Breaking down barriers through art


Gene Austin and Todd Douglas Bailey are two artists living in Corning who won't be pigeonholed.
Austin makes Afrocentric fine art and photographs. He's also an accomplished graphic designer and website builder.

Bailey writes, produces and directs independent films and is a guitar player in a rock band.
Though they have divergent artistic directions, both use visual media for artistic expression, an area where African-Americans have seen gains in recent decades.

The first museums dedicated to African-American art began to open in the 1960s. Other museums that don't have a black focus have been increasingly collecting and showing the work of black artists.

"There are a lot of indications that the visual arts, in terms of the African-American community, are expanding, growing, being called to not just the attention of African-American collectors; it's available to a very large community," said Collette Hopkins, the director of education and public programs at the National Black Arts festival in Atlanta.

Hopkins said one of the people she credits for bringing attention to African-American visual art is comedian Bill Cosby, who is scheduled to appear Friday at the Clemens Center.

Works by black artists found their way into many living rooms through "The Cosby Show," she said, because it was in the home of the fictional Huxtable family.

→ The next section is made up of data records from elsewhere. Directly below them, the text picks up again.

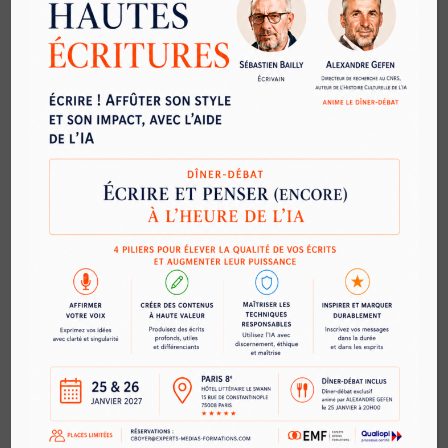
Définir et mettre en œuvre une stratégie de
communication pour ses réseaux
Premiere Pro
After Effect
L’expérience client appliquée aux salariés
Mettre en place une demarche « employee
advocacy » impliquer ses collaborateurs sur les
reseaux sociaux
Savoir raconter une histoire (le Storytelling)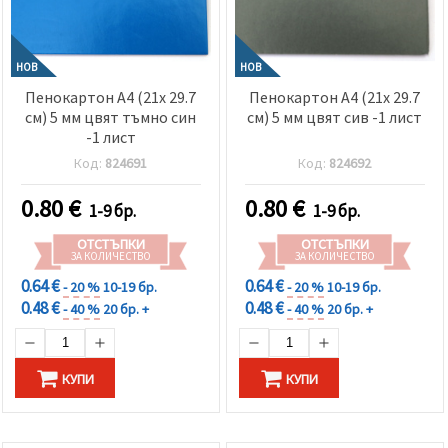
НОВ
НОВ
Пенокартон А4 (21x 29.7
Пенокартон А4 (21x 29.7
см) 5 мм цвят тъмно син
см) 5 мм цвят сив -1 лист
-1 лист
Код:
824691
Код:
824692
0.80
€
0.80
€
1-9 бр.
1-9 бр.
ОТСТЪПКИ
ОТСТЪПКИ
ЗА КОЛИЧЕСТВО
ЗА КОЛИЧЕСТВО
0.64 €
0.64 €
- 20 %
10-19 бр.
- 20 %
10-19 бр.
0.48 €
0.48 €
- 40 %
20 бр. +
- 40 %
20 бр. +
КУПИ
КУПИ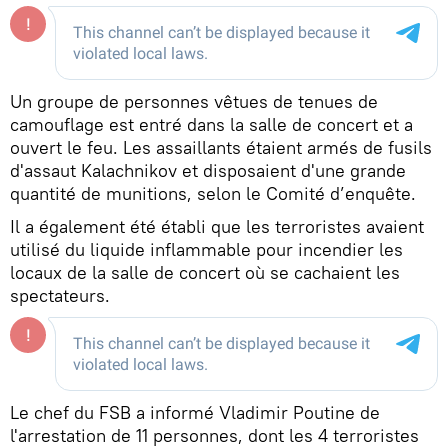
Un groupe de personnes vêtues de tenues de
camouflage est entré dans la salle de concert et a
ouvert le feu. Les assaillants étaient armés de fusils
d'assaut Kalachnikov et disposaient d'une grande
quantité de munitions, selon le Comité d’enquête.
Il a également été établi que les terroristes avaient
utilisé du liquide inflammable pour incendier les
locaux de la salle de concert où se cachaient les
spectateurs.
Le chef du FSB a informé Vladimir Poutine de
l'arrestation de 11 personnes, dont les 4 terroristes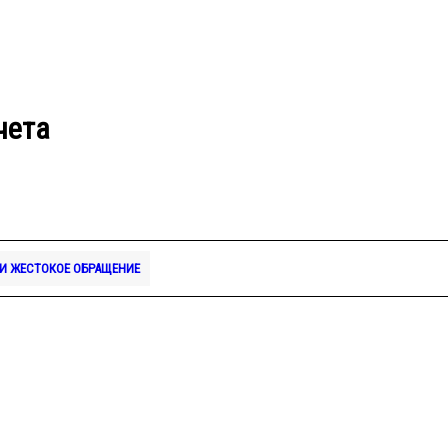
чета
И ЖЕСТОКОЕ ОБРАЩЕНИЕ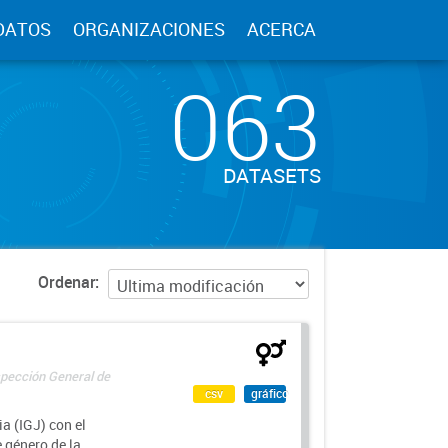
DATOS
ORGANIZACIONES
ACERCA
063
DATASETS
Ordenar
spección General de
csv
gráfico
a (IGJ) con el
e género de la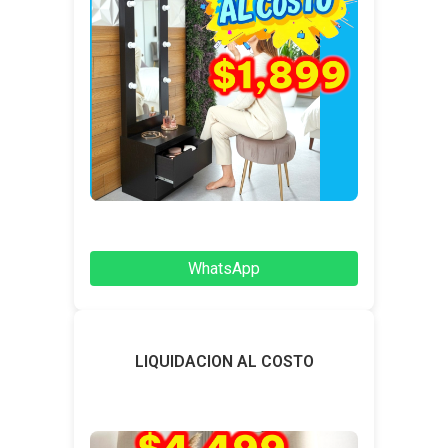
WhatsApp
LIQUIDACION AL COSTO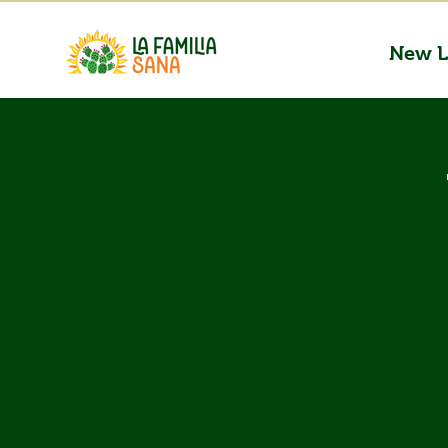
New L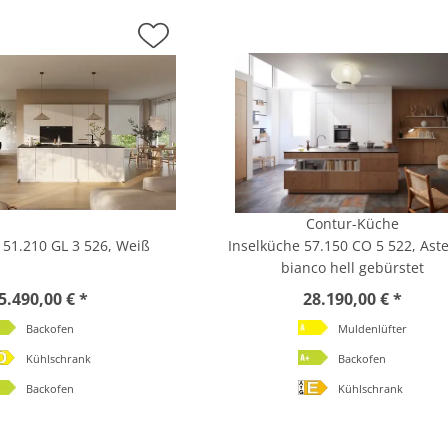
Contur-Küche
 51.210 GL 3 526, Weiß
Inselküche 57.150 CO 5 522, Ast
bianco hell gebürstet
5.490,00 € *
28.190,00 € *
Backofen
Muldenlüfter
Kühlschrank
Backofen
Backofen
Kühlschrank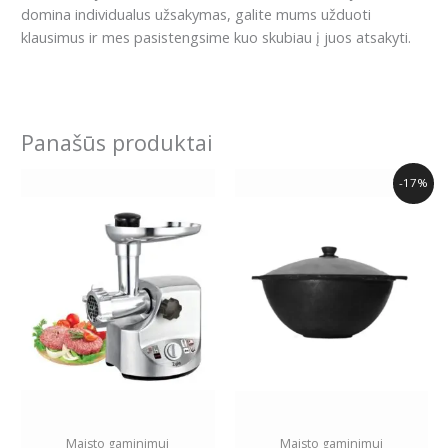
domina individualus užsakymas, galite mums užduoti
klausimus ir mes pasistengsime kuo skubiau į juos atsakyti.
Panašūs produktai
Original
Current
-17%
price
price
was:
is:
65.99€.
54.99€.
Maisto gaminimui
Maisto gaminimui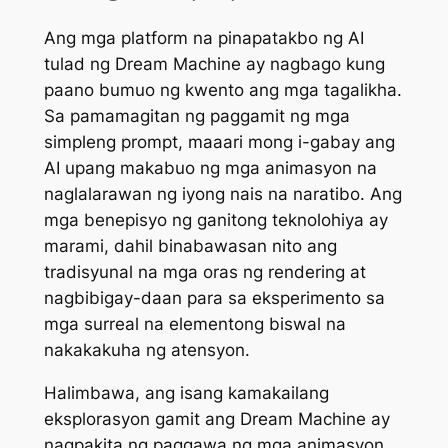
Ang mga platform na pinapatakbo ng AI
tulad ng Dream Machine ay nagbago kung
paano bumuo ng kwento ang mga tagalikha.
Sa pamamagitan ng paggamit ng mga
simpleng prompt, maaari mong i-gabay ang
AI upang makabuo ng mga animasyon na
naglalarawan ng iyong nais na naratibo. Ang
mga benepisyo ng ganitong teknolohiya ay
marami, dahil binabawasan nito ang
tradisyunal na mga oras ng rendering at
nagbibigay-daan para sa eksperimento sa
mga surreal na elementong biswal na
nakakakuha ng atensyon.
Halimbawa, ang isang kamakailang
eksplorasyon gamit ang Dream Machine ay
nagpakita ng paggawa ng mga animasyon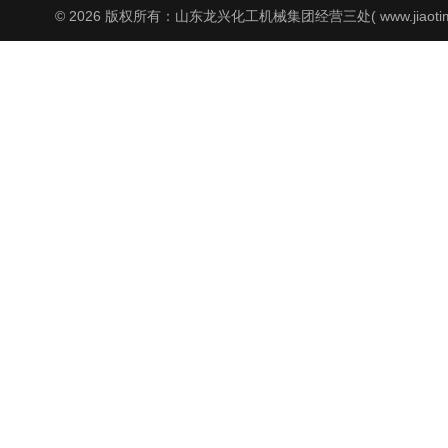
© 2026 版权所有：山东龙兴化工机械集团经营三处( www.jiaoti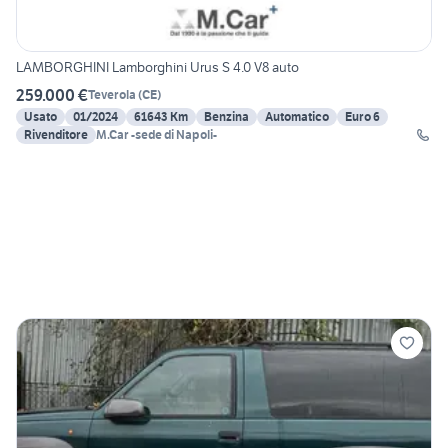
LAMBORGHINI Lamborghini Urus S 4.0 V8 auto
259.000 €
Teverola
(
CE
)
Usato
01/2024
61643 Km
Benzina
Automatico
Euro 6
Rivenditore
M.Car -sede di Napoli-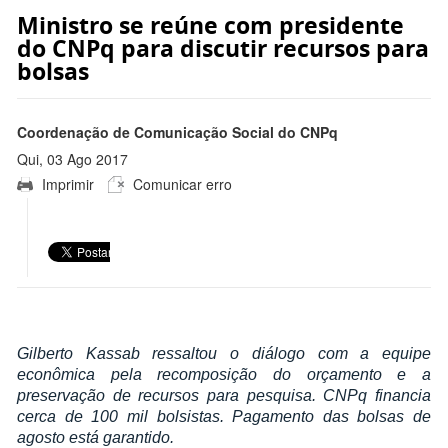
Ministro se reúne com presidente
do CNPq para discutir recursos para
bolsas
Coordenação de Comunicação Social do CNPq
Qui, 03 Ago 2017
Imprimir
Comunicar erro
15:56:00 -0300
Gilberto Kassab ressaltou o diálogo com a equipe
econômica pela recomposição do orçamento e a
preservação de recursos para pesquisa. CNPq financia
cerca de 100 mil bolsistas. Pagamento das bolsas de
agosto está garantido.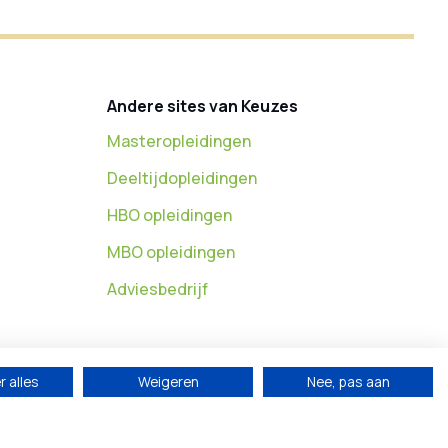
Andere sites van Keuzes
Masteropleidingen
Deeltijdopleidingen
HBO opleidingen
MBO opleidingen
Adviesbedrijf
 alles
Weigeren
Nee, pas aan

"All over the walls were all of this artwork by African-American artists," Hopkins said, noting that the artist Varnette Honeywood, who died in September, and others received exposure through the show. (The show is mentioned in the first paragraph of Honeywood's obituary in The New York Times.)
"That was a major impetus for people to look at African-American visual artists who perhaps never might have seen it before," Hopkins said.

Gene Austin

Gene Austin, who has lived in the Corning area for about nine years, thinks of himself primarily as a graphic designer and website developer for companies. But his artistic expressions extend beyond his professional life.

"Completely, as a person, I love doing photography and I love creating artwork," he said.

Austin learned he loved art when he was young. His mother and aunt were both artists, he said.
He sold his first pastel painting, of sunlight hitting sand dunes, when he was around 14.

Austin has exhibited his work at Corning Community College, Corning Inc., Lockheed-Martin and other places. He's sold about a couple of dozen works locally.

Austin decided to focus on Afrocentric art after observing that most of the locally made fine art he's seen depicts the scenic aspects of the region.